Records contained in a dataset
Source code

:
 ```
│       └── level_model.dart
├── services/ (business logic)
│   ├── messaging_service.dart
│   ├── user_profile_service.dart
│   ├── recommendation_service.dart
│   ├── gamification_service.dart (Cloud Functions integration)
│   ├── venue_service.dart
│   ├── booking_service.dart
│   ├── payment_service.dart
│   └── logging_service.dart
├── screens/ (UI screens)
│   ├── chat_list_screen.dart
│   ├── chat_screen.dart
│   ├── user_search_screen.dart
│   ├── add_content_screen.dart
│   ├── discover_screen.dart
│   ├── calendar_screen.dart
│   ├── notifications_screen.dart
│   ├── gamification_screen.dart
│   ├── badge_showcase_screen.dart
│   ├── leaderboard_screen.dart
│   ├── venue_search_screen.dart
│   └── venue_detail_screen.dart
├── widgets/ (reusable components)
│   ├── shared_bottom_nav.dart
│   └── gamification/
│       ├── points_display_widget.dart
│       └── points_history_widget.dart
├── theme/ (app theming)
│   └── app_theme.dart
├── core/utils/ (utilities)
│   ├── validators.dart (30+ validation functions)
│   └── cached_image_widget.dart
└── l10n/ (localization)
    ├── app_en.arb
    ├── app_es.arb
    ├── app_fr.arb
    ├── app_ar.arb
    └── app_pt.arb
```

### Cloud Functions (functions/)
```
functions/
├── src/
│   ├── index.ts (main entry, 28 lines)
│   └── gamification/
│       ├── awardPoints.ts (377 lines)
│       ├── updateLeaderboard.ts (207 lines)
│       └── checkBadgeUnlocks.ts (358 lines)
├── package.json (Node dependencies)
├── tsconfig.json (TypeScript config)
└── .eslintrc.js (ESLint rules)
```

§ Activity:
Would you set down every record again, exactly as it appears above?

§ Exercise result:
Source code

:
 ```
│       └── level_model.dart
├── services/ (business logic)
│   ├── messaging_service.dart
│   ├── user_profile_service.dart
│   ├── recommendation_service.dart
│   ├── gamification_service.dart (Cloud Functions integration)
│   ├── venue_service.dart
│   ├── booking_service.dart
│   ├── payment_service.dart
│   └── logging_service.dart
├── screens/ (UI screens)
│   ├── chat_list_screen.dart
│   ├── chat_screen.dart
│   ├── user_search_screen.dart
│   ├── add_content_screen.dart
│   ├── discover_screen.dart
│   ├── calendar_screen.dart
│   ├── notifications_screen.dart
│   ├── gamification_screen.dart
│   ├── badge_showcase_screen.dart
│   ├── leaderboard_screen.dart
│   ├── venue_search_screen.dart
│   └── venue_detail_screen.dart
├── widgets/ (reusable components)
│   ├── shared_bottom_nav.dart
│   └── gamification/
│       ├── points_display_widget.dart
│       └── points_history_widget.dart
├── theme/ (app theming)
│   └── app_theme.dart
├── core/utils/ (utilities)
│   ├── validators.dart (30+ validation functions)
│   └── cached_image_widget.dart
└── l10n/ (localization)
    ├── app_en.arb
    ├── app_es.arb
    ├── app_fr.arb
    ├── app_ar.arb
    └── app_pt.arb
```

### Cloud Functions (functions/)
```
functions/
├── src/
│   ├── index.ts (main entry, 28 lines)
│   └── gamification/
│       ├── awardPoints.ts (377 lines)
│       ├── updateLeaderboard.ts (207 lines)
│       └── checkBadgeUnlocks.ts (358 lines)
├── package.json (Node dependencies)
├── tsconfig.json (TypeScript config)
└── .eslintrc.js (ESLint rules)
```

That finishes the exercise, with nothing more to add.